Convergence was slower for this model compared to Section 9.2, so the number of iterations was increased to 40,000. Plotting the jagsfit object shows that uncertainty about predicted catch increases sharply over the forecast years. The future forecasts use annual population growth rates that are drawn randomly from the normal distribution. This makes clear how little can be said about population size or trends, even a couple of years into the future.

We can now plot the observed catches, augmented by the predicted catch vector and lines representing lower and upper 95% credible intervals (Kéry and Schaub 2011). The quantile() function provides the 0.025 and 0.975 quantiles from the vector of retained MCMC updates (draws from the posterior distribution). The ylim plot option allows us to scale the y-axis to accommodate all four series.

par(mfcol=c(1,1)) # Return to default of 1 panel
year.seq <- seq(1:length(C))
lower <- upper <- length(C)
for (y in 1:length(C)){
  lower[y] <- quantile(jagsfit$BUGSoutput$sims.list$C.est[,y], 0.025)
  upper[y] <- quantile(jagsfit$BUGSoutput$sims.list$C.est[,y], 0.975)
} #y
min.y <- min(C[1:n.years],jagsfit$BUGSoutput$mean$C.est, lower)
max.y <- max(C[1:n.years],jagsfit$BUGSoutput$mean$C.est, upper)
plot(year.seq, C, ylab="Survey Catch", xlab="Year",
     ylim = c(min.y, max.y))

points(year.seq, jagsfit$BUGSoutput$mean$C.est, type="l", col="red")
points(year.seq, lower, type="l", lty="dashed")
points(year.seq, upper, type="l", lty="dashed")

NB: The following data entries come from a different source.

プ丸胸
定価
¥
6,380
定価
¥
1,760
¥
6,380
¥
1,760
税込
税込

The observed catches should generally fall within the 95% credible intervals. As in Section 9.2, the red line for predicted catch has a smoother trajectory than the individual catches. How many years into the future would you be confident in predicting the population trend?

9.3 Exercises

  1. For the linear model (Section 9.1), compare the probability of a positive mean growth rate (p.pos) for sigma.lambda=0.02 (default) and 0.01, using ten simulation trials at each level.

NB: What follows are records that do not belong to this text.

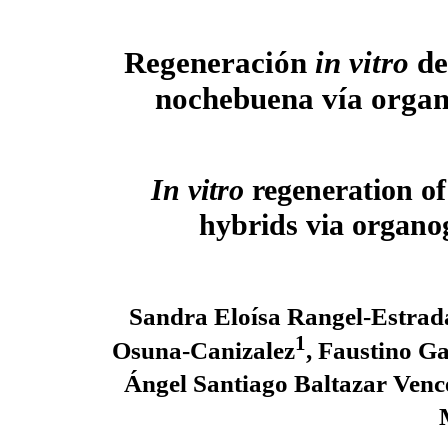
Regeneración
in vitro
de
nochebuena vía organ
In vitro
regeneration of
hybrids via organo
Sandra Eloísa Rangel-Estrad
1
Osuna-Canizalez
, Faustino G
Ángel Santiago Baltazar Ven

  2. For the exponential growth model (Section 9.2), use simulation to determine the approximate level for observation error where p.pos would typically (e.g., 8 of 10) exceed 90%.

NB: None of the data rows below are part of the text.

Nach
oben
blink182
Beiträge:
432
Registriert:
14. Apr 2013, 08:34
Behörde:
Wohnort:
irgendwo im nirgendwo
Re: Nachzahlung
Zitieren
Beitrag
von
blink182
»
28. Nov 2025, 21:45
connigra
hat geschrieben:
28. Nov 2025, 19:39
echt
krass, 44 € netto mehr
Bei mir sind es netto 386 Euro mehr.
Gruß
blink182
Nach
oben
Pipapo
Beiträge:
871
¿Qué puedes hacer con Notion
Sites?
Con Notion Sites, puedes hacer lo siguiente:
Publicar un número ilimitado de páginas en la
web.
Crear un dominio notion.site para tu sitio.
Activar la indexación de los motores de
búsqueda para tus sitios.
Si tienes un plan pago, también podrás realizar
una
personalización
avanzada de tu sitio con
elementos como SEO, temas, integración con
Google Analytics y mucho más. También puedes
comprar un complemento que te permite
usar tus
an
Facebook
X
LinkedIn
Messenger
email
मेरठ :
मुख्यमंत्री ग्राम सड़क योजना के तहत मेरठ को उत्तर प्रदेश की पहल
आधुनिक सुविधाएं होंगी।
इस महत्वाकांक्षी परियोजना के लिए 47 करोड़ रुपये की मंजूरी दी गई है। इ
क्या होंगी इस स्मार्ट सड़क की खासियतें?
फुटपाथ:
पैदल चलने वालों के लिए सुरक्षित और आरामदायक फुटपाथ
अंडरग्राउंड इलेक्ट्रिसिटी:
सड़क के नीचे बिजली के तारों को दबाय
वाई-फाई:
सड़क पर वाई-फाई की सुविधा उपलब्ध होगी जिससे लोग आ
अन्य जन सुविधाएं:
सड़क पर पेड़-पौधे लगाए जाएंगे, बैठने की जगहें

  3. For the exponential growth model that includes forecasting (Section 9.2.1), compare a sequence of estimates for p.increase (probability that predicted catch in final year exceeds year one) for mean population growth rates of 1.02 and 1.05.

References

Kéry, M., and M. Schaub. 2011. Bayesian Population Analysis using WinBUGS: A Hierarchical Perspective1st edition. Academic Press, Boston.
Pregler, K. C., R. D. Hanks, E. S. Childress, N. P. Hitt, D. J. Hocking, B. H. Letcher, T. Wagner, and Y. Kanno. 2019. State-space analysis of power to detect regional brook trout population trends over time. Canadian Journal of Fisheries and Aquatic Sciences 76(11):2145–2155.